▸ SUPPLIED PASSAGE
November 23, 2020

Americans Support COVID Liability Protections For Employers

The U.S. Congress still is debating a fourth COVID-19 relief bill. One of the sticking points is whether to include a package of liability protections for businesses, nonprofit organizations, schools, and medical providers that make a good faith effort to protect employees, consumers, and students during this pandemic. How does the American public feel about this issue?

The U.S. Chamber of Commerce’s Institute for Legal Reform recently conducted a survey to find out. The poll indicated 79 percent of respondents agreed that, aside from cases of gross negligence, employers who follow the latest government guidelines should be protected from lawsuits. The survey also shows that strong majorities of Republicans, Democrats, and Independents agree that Congress should pass liability protections.

Click here to read the full results of the survey.

As a reminder, earlier this year the Metals Service Center Institute joined with the National Association of Manufacturers (NAM) and dozens of other trade associations, to send a letter to congressional leaders asking for federal liability protections that are “appropriately tailored and limited to the present emergency and a reasonable period of recovery.”

Click here to read the letter.

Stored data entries

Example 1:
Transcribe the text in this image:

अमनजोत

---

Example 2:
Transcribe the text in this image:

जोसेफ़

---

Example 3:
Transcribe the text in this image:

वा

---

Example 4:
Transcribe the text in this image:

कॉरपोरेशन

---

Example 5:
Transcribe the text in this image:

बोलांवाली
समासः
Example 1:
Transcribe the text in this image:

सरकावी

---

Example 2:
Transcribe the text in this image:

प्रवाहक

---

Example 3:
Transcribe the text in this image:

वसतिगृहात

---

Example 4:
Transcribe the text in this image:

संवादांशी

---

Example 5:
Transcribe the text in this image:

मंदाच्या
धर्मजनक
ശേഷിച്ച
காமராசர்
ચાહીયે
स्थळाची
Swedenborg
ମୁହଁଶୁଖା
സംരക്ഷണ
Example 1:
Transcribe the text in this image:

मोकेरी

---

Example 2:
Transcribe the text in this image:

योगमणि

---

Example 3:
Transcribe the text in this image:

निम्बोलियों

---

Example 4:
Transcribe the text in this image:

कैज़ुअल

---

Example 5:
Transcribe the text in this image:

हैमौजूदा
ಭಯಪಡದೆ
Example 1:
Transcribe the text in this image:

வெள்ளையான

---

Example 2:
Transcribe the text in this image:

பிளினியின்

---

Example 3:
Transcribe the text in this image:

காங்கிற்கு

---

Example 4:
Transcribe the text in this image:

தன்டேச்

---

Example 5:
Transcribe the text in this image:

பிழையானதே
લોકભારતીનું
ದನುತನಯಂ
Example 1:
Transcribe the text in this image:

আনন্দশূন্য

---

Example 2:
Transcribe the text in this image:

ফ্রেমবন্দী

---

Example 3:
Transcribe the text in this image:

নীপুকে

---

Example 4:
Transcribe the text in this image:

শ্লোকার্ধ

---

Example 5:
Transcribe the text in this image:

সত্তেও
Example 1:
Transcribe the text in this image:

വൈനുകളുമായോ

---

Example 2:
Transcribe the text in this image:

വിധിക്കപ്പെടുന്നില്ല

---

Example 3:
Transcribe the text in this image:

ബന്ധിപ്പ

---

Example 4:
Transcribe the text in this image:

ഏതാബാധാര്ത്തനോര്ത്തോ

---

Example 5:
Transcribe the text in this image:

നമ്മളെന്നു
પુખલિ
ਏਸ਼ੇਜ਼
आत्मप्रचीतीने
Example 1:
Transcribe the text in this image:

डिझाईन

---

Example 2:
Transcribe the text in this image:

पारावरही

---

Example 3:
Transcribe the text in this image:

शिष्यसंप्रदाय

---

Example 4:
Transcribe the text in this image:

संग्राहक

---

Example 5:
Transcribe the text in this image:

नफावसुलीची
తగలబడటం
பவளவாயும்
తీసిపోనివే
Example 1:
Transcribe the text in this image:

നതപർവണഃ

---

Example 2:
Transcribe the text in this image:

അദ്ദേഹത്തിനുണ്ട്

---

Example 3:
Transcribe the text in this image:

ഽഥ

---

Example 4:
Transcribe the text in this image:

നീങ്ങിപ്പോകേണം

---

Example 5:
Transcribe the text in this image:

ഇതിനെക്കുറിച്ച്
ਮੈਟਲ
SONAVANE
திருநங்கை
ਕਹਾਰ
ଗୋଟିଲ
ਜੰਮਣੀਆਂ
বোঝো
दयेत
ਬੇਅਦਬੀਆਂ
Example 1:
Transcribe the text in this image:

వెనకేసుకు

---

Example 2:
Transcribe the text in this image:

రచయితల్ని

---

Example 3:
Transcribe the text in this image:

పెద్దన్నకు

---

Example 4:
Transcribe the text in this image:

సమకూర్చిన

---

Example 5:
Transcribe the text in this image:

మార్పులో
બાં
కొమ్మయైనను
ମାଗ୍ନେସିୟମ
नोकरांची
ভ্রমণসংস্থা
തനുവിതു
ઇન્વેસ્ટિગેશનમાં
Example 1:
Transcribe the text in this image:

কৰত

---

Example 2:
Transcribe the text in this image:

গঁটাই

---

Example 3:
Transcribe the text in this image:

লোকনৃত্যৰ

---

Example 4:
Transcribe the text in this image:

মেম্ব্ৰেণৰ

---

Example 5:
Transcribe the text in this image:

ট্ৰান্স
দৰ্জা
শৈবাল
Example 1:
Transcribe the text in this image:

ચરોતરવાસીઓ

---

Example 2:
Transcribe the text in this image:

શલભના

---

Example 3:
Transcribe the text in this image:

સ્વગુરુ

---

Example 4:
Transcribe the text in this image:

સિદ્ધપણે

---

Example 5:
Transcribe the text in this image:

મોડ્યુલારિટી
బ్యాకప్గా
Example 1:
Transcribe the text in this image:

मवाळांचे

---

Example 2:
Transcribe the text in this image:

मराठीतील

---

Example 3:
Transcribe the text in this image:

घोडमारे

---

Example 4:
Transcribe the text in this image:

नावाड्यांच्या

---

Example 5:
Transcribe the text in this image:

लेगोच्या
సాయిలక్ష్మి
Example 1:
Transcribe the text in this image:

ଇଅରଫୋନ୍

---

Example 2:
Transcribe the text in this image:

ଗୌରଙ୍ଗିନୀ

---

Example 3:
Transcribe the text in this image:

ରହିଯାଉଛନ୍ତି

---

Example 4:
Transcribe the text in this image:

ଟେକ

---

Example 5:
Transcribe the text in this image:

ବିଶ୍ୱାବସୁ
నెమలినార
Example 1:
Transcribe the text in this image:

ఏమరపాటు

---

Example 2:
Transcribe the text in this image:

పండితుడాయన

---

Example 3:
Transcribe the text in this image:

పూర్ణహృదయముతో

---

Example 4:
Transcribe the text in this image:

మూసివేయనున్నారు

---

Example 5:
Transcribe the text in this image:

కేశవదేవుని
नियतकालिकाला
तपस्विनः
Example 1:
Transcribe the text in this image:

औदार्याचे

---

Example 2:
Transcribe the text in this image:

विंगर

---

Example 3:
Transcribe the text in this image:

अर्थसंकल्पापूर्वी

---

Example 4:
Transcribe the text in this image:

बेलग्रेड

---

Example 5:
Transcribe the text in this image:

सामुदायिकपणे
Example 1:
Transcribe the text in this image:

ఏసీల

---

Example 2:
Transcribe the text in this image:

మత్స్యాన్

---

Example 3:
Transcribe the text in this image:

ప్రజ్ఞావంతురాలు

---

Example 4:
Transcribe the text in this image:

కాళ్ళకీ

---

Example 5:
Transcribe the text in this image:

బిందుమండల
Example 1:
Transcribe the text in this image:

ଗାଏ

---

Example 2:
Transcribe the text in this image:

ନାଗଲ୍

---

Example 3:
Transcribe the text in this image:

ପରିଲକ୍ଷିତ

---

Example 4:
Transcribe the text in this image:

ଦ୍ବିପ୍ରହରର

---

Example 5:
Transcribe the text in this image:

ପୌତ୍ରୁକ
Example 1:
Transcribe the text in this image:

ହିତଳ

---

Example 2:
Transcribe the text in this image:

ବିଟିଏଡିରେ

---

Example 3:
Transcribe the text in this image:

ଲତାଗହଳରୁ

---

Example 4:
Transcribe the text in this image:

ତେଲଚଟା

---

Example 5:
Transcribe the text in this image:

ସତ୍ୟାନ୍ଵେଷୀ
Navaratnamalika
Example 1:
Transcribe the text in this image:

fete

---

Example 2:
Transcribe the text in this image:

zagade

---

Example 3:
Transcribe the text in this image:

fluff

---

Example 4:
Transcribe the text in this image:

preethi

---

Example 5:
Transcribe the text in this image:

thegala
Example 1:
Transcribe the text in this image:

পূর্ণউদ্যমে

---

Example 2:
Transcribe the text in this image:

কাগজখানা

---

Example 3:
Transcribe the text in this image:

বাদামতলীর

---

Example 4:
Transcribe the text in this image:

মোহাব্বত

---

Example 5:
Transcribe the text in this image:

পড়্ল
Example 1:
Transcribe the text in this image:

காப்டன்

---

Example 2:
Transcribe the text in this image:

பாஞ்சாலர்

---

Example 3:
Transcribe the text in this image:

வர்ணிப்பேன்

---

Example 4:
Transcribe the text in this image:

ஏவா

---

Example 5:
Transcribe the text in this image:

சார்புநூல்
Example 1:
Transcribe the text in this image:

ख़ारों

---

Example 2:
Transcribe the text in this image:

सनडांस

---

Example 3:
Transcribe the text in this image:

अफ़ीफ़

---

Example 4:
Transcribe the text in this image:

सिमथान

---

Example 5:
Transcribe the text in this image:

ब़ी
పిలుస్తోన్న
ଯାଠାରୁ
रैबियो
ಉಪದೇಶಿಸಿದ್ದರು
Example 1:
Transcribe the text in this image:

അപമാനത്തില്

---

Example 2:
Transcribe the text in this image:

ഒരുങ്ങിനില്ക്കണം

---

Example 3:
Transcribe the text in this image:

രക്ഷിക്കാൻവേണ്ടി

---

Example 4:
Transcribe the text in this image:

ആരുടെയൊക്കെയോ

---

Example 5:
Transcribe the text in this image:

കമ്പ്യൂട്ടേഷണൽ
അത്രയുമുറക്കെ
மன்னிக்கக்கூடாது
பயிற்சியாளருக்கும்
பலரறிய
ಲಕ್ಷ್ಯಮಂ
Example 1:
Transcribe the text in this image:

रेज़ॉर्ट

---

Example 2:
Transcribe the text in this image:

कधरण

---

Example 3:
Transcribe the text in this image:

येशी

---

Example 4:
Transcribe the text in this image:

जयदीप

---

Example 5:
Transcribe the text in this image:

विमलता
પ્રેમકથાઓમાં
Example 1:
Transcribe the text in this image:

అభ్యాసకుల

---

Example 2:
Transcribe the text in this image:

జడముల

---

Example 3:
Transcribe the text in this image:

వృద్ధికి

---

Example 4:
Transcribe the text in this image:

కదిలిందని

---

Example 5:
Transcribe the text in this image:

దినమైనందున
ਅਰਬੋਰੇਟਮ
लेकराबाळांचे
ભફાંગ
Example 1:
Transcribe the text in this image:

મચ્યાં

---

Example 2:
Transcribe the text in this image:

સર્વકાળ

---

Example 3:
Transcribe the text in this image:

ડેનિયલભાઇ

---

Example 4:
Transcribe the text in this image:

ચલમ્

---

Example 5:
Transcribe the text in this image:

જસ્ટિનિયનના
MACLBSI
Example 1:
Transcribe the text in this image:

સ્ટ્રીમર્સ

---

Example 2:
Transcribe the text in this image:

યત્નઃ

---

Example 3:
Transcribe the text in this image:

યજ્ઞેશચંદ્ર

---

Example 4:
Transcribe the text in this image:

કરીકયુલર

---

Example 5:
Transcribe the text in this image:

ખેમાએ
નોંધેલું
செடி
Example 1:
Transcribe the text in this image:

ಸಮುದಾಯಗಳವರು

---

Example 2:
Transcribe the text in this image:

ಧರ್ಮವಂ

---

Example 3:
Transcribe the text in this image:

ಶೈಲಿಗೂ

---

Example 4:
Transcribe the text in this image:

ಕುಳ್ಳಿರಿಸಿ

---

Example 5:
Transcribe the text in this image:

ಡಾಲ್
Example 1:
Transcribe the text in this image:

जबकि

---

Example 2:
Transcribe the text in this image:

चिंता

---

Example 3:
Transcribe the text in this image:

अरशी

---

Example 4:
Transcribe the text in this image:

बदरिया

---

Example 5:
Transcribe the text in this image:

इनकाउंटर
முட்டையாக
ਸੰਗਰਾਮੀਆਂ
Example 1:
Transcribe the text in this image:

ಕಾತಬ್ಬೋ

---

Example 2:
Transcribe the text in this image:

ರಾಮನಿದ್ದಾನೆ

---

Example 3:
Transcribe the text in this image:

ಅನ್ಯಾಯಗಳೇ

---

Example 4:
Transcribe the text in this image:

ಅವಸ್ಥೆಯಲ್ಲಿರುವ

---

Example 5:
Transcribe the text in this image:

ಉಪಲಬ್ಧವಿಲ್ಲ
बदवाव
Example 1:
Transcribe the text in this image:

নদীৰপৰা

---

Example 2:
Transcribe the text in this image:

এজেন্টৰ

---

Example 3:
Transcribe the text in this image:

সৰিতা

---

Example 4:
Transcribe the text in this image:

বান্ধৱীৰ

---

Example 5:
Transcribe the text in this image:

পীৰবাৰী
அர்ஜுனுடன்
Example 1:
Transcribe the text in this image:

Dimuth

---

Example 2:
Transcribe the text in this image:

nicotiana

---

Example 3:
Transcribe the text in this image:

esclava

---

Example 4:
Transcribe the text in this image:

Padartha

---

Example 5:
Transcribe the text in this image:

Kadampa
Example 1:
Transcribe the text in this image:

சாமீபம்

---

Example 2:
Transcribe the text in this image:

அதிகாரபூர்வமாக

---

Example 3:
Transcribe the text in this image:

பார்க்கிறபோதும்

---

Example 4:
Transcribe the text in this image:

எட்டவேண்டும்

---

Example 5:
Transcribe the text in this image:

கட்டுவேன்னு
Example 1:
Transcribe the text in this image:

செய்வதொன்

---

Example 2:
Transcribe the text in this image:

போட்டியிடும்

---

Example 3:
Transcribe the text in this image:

▸ TASK TO COMPLETE
Quote the entire post on COVID liability protections for employers, word for word.

▸ WRITTEN REPLY
November 23, 2020

Americans Support COVID Liability Protections For Employers

The U.S. Congress still is debating a fourth COVID-19 relief bill. One of the sticking points is whether to include a package of liability protections for businesses, nonprofit organizations, schools, and medical providers that make a good faith effort to protect employees, consumers, and students during this pandemic. How does the American public feel about this issue?

The U.S. Chamber of Commerce’s Institute for Legal Reform recently conducted a survey to find out. The poll indicated 79 percent of respondents agreed that, aside from cases of gross negligence, employers who follow the latest government guidelines should be protected from lawsuits. The survey also shows that strong majorities of Republicans, Democrats, and Independents agree that Congress should pass liability protections.

Click here to read the full results of the survey.

As a reminder, earlier this year the Metals Service Center Institute joined with the National Association of Manufacturers (NAM) and dozens of other trade associations, to send a letter to congressional leaders asking for federal liability protections that are “appropriately tailored and limited to the present emergency and a reasonable period of recovery.”

Click here to read the letter.